BRIEF 1:
Please return the part of the forum post below starting with "We go to lunch" and going on through "about your kid.", word for word.
BRIEF 2:
Answer these questions from the forum post below.
(a) Besides friends and acquaintances, whom does the writer's mother hoard?
(b) How many of the mother's friends turned up at the lunch?
(c) What brand of liquor did the DH's dad set out on the table?

READING TEXT:

====================

Anonymous wrote:My mom collects people too. My mom is a hoarder, but she hoards people. She hoards friends and acquaintances and single, low-functioning adult men she wants to save in a motherly way. It's exhausting.
We go to lunch with her and turns out it's not with just her, it's with her and three of her friends.
And yes I've had to hear all about Tessa, for years and guess I will never stop hearing about Tessa. Or Kerry.
Anyways, your situation is a little different because your mom is mean, but I will tell you this for when your child is a little older:
You have to throw your mom under the bus. I'm sort of exaggerating but what I mean is, you have to explain the problem, the unhealthy dynamic, whatever, that your mom has, to your kid. This is inoculating your kid to her comments both about you, and about your kid.
And you have to do it over and over; as your kid gets older and as the situation arises. You can start younger than you think. It doesn't mean your kid can't love your mom, it just means that you teach your kid to separate the healthy part from the unhealthy part.
Anyways, I've done it with my DH's dad, who is a functioning alcoholic and revers the stuff constantly in front of my kids. At one point he had different sizes of Johnny Walker out on the table--even some from the plane trip--set up like a family of those wooden Russian dolls. And the toasts! To the almighty grape…the best part about throwing them under the bus is that IF they try and get your kid alone to "infect" them, your kid won't be swayed. He tried to drive them somewhere and they came back and told me that he, not my DH, was behind the wheel and I took care of it.

====================

[Dataset entries]
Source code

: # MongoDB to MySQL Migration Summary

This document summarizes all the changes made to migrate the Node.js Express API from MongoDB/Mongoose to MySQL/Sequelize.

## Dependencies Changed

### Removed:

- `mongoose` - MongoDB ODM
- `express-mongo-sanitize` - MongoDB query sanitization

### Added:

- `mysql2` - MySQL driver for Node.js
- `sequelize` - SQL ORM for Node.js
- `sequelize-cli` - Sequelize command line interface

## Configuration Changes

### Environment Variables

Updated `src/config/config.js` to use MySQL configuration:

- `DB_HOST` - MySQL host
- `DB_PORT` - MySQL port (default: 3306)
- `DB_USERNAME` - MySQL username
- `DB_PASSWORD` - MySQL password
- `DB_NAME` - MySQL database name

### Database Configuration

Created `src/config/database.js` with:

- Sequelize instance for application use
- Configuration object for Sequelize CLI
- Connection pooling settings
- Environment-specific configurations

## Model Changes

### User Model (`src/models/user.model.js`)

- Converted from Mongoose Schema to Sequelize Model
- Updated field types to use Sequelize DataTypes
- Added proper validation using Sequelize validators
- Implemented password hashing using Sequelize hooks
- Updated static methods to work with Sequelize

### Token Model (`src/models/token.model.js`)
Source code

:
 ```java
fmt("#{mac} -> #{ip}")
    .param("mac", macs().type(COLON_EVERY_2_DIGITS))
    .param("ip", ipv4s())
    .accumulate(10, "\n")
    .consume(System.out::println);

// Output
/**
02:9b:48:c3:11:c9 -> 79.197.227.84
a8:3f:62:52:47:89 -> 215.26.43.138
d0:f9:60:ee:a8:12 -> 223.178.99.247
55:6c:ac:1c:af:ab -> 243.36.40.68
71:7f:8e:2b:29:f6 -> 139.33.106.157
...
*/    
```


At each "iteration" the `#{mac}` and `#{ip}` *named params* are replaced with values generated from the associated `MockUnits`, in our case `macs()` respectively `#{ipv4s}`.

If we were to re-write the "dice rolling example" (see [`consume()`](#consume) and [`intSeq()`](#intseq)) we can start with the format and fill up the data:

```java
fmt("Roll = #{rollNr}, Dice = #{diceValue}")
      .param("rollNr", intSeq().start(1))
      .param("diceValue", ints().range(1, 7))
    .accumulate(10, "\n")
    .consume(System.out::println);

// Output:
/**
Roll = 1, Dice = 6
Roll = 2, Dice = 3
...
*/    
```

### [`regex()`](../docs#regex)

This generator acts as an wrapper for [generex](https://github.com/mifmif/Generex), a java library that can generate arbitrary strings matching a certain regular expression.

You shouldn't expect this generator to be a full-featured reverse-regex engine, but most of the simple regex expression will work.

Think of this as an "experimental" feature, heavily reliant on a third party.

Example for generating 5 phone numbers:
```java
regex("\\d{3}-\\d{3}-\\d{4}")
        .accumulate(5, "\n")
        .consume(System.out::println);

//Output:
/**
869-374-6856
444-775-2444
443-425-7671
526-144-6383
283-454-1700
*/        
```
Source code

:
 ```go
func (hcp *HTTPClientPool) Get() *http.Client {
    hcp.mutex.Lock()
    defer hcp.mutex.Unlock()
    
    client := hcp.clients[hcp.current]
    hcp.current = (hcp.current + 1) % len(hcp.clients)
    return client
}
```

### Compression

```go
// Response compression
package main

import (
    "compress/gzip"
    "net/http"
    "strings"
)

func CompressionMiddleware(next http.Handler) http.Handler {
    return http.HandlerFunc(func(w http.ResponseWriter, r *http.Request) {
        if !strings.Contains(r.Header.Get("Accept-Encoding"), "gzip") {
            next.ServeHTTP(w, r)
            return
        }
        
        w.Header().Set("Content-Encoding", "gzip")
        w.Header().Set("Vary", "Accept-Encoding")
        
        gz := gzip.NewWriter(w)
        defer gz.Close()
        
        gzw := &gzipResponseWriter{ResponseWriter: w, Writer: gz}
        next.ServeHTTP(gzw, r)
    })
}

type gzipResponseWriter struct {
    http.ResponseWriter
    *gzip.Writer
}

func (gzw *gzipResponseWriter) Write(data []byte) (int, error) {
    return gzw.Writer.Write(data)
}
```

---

====================

WRITTEN ANSWER 1:
We go to lunch with her and turns out it's not with just her, it's with her and three of her friends.
And yes I've had to hear all about Tessa, for years and guess I will never stop hearing about Tessa. Or Kerry.
Anyways, your situation is a little different because your mom is mean, but I will tell you this for when your child is a little older:
You have to throw your mom under the bus. I'm sort of exaggerating but what I mean is, you have to explain the problem, the unhealthy dynamic, whatever, that your mom has, to your kid. This is inoculating your kid to her comments both about you, and about your kid.

WRITTEN ANSWER 2:
(a) Single, low-functioning adult men she wants to save in a motherly way.
(b) Three.
(c) Johnny Walker.